モンテッソーリは、自分が確立した教育方法を体系化し、著書を出してそれを詳述しました。その本は、アメリカでも1912年に出版されました。「モンテッソーリ・メソッド(The Montessori Method)」という題名でした。それは、当時として非常に先進的な内容で、現在でも広く読まれています。彼女が提唱する教育方法では、賞罰の無い育児が推奨されていました。自発的に挑戦する心と自制心を身に付けさせることを目指していたのです。そうした考え方は、ジャネット・ランズベリーやベッキー博士など現在アメリカで大人気の子育て専門家からも支持されています。しかし、当時はカトリック教会がまだ強い影響力を維持していた時代でしたので、モンテッソーリは激しい批判にさらされたようです。モンテッソーリは、10代の若者が悪い成績をとった際に非常に心を痛めている状況を嘆き、学校において学力評価をしないことを目指したり、全国標準テストに参加しない運動を起こしたりしました。成績やテストを重視することが有意義な学習を阻害することを示す多くの文献を残しました。また、デ・ステファノの著書によれば、モンテッソーリは、旧来の学校教育では伝統的に権威主義と競争が重要視されてきたが、それらは暴力を生み出すだけであると主張していたそうです。モンテッソーリには先見の妙があり、学校教育には効率的に犯罪者を作り出すという負の側面があることを当時既に認識していたのです。

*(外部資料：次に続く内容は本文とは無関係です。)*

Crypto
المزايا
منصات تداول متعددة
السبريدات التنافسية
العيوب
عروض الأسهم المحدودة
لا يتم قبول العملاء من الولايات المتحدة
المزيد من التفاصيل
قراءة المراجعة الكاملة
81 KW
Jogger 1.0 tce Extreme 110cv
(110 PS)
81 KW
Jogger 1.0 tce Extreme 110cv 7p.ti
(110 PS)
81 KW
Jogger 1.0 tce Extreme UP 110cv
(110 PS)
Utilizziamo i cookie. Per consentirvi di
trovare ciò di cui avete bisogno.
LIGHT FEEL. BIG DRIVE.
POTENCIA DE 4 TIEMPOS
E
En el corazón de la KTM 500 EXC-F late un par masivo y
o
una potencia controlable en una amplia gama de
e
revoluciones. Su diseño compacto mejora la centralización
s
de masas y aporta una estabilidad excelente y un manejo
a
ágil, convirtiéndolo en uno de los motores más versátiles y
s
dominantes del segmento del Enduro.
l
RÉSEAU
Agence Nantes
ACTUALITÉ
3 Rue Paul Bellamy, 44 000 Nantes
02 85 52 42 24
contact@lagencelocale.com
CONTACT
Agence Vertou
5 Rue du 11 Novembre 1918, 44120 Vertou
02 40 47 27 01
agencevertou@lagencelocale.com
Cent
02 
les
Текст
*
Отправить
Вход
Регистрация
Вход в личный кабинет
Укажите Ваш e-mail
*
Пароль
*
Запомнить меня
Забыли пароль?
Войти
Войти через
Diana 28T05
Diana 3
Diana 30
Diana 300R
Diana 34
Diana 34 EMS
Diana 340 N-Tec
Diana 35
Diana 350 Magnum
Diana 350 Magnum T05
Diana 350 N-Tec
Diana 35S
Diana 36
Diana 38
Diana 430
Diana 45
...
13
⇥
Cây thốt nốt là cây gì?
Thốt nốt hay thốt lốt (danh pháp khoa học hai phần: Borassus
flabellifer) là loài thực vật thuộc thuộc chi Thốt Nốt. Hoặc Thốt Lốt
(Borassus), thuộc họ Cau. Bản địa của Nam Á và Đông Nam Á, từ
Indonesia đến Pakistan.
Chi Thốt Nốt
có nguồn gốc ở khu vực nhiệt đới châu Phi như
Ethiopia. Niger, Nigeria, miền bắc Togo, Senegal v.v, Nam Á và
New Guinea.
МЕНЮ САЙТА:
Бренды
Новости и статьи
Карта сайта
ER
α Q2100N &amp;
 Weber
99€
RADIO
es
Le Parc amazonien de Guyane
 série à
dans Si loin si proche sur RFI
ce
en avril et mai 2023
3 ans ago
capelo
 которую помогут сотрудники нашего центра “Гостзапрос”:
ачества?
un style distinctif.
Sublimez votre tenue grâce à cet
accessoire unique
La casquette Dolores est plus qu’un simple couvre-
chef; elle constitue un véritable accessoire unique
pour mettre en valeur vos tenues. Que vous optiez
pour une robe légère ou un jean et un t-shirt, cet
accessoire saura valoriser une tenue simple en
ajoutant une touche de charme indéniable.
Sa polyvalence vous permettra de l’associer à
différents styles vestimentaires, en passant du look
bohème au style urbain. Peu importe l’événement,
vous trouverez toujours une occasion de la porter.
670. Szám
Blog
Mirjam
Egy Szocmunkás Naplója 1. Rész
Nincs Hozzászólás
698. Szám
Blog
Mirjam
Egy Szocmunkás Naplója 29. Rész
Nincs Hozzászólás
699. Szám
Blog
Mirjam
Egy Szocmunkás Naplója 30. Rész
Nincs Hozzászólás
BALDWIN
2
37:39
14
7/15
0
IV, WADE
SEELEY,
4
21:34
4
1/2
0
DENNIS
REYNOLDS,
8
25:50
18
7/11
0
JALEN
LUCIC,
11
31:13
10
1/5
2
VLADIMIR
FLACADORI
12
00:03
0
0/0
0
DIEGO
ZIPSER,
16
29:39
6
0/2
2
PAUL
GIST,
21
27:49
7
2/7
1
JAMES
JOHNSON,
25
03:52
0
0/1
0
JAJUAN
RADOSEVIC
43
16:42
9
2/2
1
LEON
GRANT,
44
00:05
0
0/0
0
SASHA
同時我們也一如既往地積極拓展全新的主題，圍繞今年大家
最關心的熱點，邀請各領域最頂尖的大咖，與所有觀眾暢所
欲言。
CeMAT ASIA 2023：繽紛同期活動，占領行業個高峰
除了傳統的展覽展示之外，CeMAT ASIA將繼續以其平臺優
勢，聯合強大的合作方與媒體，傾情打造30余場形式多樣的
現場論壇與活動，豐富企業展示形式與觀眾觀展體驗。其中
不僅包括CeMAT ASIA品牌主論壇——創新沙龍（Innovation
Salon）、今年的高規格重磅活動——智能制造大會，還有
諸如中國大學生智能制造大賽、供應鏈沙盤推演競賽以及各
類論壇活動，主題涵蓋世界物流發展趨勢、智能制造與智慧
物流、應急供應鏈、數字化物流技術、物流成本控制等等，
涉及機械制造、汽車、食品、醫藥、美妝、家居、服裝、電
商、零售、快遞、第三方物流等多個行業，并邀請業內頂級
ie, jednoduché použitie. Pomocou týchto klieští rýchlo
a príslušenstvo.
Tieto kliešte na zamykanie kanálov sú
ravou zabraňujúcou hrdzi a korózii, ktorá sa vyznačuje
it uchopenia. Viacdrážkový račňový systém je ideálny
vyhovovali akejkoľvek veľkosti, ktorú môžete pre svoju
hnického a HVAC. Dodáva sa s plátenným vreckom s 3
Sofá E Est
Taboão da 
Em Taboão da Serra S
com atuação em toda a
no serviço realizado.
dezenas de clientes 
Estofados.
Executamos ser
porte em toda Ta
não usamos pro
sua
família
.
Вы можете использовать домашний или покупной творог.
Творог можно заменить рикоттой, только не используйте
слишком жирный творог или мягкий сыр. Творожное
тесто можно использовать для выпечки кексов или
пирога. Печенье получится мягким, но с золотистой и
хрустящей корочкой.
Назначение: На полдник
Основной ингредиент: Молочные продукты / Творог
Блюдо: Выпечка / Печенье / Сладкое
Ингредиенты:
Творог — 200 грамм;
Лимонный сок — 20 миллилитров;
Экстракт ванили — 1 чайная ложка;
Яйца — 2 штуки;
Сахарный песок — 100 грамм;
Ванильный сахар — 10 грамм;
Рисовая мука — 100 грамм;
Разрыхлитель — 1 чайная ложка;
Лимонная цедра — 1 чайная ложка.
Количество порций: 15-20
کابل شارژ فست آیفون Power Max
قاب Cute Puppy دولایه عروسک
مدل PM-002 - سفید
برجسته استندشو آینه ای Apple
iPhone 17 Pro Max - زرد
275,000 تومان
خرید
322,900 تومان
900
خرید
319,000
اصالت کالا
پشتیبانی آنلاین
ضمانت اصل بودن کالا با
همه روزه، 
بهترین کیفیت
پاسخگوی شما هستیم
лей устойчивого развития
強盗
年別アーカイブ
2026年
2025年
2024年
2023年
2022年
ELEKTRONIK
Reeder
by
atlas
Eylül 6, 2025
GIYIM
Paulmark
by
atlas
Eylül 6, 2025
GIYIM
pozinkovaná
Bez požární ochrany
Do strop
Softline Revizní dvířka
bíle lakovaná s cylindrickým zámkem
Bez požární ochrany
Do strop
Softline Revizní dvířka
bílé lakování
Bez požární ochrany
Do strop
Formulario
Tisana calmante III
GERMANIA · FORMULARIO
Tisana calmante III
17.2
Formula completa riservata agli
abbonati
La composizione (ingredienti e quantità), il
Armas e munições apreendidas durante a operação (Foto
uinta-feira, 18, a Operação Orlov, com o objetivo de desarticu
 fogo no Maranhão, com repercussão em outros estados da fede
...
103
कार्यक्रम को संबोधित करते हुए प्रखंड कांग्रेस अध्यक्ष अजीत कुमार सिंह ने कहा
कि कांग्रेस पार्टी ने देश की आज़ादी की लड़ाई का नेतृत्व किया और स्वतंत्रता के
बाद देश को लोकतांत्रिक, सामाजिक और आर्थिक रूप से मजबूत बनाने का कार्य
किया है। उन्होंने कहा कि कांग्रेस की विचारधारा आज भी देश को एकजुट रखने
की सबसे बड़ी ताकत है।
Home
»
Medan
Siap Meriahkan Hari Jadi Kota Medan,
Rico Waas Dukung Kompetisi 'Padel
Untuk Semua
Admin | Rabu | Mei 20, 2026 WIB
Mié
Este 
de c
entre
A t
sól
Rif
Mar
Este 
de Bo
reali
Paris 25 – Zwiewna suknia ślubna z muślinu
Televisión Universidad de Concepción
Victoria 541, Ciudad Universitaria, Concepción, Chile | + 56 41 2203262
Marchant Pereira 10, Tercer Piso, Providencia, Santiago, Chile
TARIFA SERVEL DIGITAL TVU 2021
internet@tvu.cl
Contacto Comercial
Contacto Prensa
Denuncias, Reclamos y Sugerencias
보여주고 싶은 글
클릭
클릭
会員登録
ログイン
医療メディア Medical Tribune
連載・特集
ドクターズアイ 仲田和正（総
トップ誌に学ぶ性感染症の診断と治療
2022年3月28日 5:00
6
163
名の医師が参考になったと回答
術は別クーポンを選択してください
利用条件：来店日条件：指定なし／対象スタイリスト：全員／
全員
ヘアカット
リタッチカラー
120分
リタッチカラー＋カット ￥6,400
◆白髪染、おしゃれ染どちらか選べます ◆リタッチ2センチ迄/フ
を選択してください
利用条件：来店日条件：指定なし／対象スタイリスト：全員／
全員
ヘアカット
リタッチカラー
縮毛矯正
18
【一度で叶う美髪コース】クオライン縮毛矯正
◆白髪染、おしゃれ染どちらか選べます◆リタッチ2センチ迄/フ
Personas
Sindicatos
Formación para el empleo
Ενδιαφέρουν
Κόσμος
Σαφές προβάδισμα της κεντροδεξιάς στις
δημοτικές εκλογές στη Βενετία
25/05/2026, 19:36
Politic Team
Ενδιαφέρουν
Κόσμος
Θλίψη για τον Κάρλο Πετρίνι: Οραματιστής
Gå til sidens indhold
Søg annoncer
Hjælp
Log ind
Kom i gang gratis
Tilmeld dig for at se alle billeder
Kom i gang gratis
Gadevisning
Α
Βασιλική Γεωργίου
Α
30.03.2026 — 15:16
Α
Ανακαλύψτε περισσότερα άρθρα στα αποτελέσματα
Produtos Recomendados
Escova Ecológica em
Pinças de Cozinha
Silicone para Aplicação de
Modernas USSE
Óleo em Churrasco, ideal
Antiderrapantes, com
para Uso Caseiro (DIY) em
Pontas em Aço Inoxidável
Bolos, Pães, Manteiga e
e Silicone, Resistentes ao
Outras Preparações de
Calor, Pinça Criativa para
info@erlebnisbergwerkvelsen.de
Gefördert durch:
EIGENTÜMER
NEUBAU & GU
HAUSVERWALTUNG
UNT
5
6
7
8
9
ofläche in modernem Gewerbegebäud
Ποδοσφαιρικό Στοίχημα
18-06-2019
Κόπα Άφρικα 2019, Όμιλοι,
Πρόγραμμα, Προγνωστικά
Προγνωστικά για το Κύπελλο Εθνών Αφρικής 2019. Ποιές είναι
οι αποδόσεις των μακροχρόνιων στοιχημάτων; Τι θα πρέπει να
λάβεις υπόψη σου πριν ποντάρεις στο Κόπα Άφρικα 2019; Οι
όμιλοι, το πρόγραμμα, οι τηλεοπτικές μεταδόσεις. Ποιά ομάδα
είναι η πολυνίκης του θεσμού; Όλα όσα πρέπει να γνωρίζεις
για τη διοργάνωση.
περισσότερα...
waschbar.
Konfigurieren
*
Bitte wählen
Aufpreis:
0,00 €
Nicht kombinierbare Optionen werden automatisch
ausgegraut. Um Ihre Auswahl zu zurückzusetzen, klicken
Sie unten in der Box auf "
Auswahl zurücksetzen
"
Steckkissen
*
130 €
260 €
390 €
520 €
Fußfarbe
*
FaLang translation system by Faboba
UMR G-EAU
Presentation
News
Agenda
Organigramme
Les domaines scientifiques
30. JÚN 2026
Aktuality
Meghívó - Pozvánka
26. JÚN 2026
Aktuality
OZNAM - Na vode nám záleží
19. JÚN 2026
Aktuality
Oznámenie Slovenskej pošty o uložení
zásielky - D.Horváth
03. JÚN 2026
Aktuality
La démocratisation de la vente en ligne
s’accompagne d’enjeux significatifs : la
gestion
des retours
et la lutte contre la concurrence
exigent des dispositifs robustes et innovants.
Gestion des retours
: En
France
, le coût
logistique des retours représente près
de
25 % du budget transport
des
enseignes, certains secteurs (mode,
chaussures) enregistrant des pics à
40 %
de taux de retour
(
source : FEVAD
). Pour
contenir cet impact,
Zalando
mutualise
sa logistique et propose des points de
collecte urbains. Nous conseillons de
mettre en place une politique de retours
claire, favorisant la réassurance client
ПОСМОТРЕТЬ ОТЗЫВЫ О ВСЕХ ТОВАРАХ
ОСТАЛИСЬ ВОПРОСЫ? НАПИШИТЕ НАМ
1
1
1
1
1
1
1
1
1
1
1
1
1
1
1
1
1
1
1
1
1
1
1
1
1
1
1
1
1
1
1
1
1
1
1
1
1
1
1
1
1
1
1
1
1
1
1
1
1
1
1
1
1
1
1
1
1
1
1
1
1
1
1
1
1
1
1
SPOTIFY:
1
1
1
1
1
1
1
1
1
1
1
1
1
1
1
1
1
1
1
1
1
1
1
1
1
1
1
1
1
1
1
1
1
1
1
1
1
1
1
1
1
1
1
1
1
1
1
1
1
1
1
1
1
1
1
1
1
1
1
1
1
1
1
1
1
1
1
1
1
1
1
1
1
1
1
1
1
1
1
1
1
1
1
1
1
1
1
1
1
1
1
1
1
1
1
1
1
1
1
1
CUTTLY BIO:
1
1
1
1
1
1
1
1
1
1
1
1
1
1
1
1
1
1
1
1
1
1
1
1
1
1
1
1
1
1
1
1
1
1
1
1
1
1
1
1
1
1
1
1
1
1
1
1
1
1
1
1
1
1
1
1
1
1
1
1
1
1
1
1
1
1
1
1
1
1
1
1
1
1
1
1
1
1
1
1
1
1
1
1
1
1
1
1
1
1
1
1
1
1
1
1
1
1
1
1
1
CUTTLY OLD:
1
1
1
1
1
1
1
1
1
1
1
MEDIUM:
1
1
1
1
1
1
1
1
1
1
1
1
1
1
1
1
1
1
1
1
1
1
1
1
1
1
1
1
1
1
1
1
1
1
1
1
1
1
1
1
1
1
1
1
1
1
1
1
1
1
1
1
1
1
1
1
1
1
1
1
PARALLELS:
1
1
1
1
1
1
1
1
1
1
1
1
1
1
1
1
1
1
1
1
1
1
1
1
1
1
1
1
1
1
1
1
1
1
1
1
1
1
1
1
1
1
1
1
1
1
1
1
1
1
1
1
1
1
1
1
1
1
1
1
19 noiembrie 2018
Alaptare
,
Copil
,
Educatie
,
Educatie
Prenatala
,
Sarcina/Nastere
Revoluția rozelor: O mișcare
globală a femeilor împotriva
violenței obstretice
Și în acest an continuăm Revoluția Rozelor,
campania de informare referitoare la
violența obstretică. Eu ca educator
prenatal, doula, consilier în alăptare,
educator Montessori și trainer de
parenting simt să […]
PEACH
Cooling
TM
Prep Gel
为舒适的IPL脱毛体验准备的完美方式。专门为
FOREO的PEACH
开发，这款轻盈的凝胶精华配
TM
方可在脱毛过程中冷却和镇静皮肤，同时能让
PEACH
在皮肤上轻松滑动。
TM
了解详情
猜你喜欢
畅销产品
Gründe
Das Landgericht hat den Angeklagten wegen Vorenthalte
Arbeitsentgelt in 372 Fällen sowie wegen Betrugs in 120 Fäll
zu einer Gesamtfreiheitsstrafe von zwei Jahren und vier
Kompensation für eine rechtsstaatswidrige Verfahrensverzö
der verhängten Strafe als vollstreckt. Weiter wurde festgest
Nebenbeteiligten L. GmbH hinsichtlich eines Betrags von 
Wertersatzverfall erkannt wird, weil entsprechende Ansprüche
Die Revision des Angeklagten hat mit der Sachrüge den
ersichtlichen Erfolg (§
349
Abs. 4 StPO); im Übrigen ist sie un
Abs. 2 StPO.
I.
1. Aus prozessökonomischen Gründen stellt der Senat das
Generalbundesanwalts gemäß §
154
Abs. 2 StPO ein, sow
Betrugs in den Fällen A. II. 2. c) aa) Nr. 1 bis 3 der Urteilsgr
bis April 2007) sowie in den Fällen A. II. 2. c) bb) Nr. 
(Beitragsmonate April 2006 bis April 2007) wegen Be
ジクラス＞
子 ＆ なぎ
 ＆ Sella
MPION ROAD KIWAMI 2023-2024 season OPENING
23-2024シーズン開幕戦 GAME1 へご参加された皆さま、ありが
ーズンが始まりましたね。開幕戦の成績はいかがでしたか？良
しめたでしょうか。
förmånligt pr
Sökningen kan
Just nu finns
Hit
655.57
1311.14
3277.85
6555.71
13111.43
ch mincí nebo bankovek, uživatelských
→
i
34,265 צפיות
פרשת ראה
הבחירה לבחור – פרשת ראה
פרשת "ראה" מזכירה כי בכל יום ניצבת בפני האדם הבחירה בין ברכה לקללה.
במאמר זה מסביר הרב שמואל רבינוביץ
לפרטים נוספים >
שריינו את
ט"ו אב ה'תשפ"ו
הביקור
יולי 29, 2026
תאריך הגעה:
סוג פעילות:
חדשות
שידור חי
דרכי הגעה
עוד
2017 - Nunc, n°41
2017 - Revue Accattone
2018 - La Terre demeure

「子どもには、1人1人に人格が備わっています。段階的に秩序を守り、冷静で、自発的で、他者と協調できるようになっていきます。」とモンテッソーリは著書に記しています。ある意味で、彼女の唱えた教育方法には逆説的な部分がありました。秩序を身に付けさせるために自由を与えました。また、教師は子どものしもべのような存在ですが、同時に強力な存在でもありました。1人1人の子どもがそれぞれ自分が興味を持ったことに取り組むわけですが、自由であるように思えるのですが、実はそれは半ば強制的であるので自由とはかけ離れているといえなくもありません。また、遊びや作業で使う道具は木製でなければならないという縛りがありました。